Man pushes on with broking arm float
Man Group barged ahead with the $3.8bn (£1.9bn) flotation of its broking arm today despite having to cut the offer price amid wobbling international markets.
London-based Man, the biggest quoted hedge fund group in the world, was today forced to take a significant cut of up to $1bn in the cash it is raising from the demerger of its broking arm.
Despite putting a marker of $36 to $39 a share on the initial public offering of MF Global to be listed on the New York Stock Exchange, the shares were today priced at $30. Man is selling about 80% of MF Global, and will be banking $2.8bn from the float against the $3.75bn after expenses it could have expected at the top of its indicative range.
The float comes amid serious jitters on the world's markets.
US Federal Reserve chairman Ben Bernanke last night warned of a debt contagion being spread from the American subprime mortgage lenders to the uncreditworthy borrowing-market.

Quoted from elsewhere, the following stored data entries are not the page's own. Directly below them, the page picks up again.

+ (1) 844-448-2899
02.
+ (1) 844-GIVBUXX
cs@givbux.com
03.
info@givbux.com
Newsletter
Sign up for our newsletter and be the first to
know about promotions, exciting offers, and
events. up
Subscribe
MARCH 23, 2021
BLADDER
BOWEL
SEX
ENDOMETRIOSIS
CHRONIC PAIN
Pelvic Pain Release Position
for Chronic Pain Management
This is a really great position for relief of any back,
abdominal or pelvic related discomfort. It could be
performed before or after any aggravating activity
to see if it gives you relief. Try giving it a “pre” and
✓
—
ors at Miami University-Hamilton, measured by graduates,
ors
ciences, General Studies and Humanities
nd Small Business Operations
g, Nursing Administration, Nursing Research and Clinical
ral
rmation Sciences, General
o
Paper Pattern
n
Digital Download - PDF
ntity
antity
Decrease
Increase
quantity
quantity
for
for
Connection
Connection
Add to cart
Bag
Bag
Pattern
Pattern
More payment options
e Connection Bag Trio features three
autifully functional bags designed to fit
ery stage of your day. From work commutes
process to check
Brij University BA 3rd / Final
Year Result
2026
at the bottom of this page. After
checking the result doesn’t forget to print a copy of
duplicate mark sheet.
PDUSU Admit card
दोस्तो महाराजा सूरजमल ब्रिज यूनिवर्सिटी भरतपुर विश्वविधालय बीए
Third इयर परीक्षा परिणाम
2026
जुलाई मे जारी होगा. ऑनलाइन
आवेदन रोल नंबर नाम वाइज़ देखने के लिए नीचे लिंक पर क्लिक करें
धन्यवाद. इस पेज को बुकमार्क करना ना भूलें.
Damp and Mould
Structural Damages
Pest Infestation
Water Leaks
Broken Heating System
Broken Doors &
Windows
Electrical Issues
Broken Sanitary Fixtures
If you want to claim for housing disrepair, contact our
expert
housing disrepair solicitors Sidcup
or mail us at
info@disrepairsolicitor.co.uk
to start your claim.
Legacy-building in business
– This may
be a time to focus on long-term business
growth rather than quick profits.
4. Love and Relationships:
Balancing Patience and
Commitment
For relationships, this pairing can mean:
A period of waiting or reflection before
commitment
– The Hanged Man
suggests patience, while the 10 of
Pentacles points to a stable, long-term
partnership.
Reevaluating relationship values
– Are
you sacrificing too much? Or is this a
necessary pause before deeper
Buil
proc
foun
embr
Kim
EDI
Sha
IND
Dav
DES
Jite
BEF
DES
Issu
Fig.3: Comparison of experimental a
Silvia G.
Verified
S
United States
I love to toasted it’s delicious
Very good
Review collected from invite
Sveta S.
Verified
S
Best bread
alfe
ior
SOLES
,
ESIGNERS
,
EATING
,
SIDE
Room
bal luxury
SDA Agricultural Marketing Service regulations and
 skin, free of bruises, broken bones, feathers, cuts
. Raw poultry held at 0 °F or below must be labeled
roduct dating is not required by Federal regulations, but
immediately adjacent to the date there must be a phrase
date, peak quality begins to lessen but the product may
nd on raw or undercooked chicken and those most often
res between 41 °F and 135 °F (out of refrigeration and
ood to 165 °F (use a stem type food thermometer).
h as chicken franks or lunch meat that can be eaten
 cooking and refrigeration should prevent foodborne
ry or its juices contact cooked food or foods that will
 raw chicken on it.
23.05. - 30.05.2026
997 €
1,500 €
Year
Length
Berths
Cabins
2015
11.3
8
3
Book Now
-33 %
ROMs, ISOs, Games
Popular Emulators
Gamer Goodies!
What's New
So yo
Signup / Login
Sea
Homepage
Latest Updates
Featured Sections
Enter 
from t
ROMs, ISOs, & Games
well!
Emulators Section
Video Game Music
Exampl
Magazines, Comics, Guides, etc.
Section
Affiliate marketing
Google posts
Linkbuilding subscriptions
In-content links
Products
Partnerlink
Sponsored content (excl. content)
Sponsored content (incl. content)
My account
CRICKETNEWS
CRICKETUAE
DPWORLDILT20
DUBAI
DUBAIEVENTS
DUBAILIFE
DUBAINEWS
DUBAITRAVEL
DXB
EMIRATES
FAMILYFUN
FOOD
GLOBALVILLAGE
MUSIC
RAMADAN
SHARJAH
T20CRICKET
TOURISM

The wobbles have sent two hedge funds backed by Wall Street investment bank Bear Stearns and specialising in the subprime market into meltdown, with investors likely to see very little or no money back.
Man gave no sign of why it had cut the float price.
Analysts said its insistence with going ahead now at a reduced level could give some negative indication as to where the market for new flotations might be going later in the year. Man chief executive Peter Clarke said he wanted to go ahead with the float to enable Man to concentrate on the management of hedge funds and other alternative investment strategies.
'We believe this focus will deliver attractive and innovative products for our investors and continued strong returns for our shareholders,' he said.
MF Global is the fourth-largest operator in the global futures market.
It grew rapidly after 2005 when Man Group acquired assets from bankrupt Refco.
The brokerage, which handles trades in futures, options and other derivatives, saw profits rise almost 300% to $188m in the year to March on revenue of $5.7bn.
That the float got away was welcomed by City investors in Man Group. The shares pushed on towards fresh highs, advancing by 9½p to 612p.
Analysts believe Man Group will now be free to restructure its balance sheet.
That, along with a 20% residual holding in MF Global, could see up to $2bn of cash being freed for shareholders, according to Dresdner Kleinwort analyst Bill Barnard.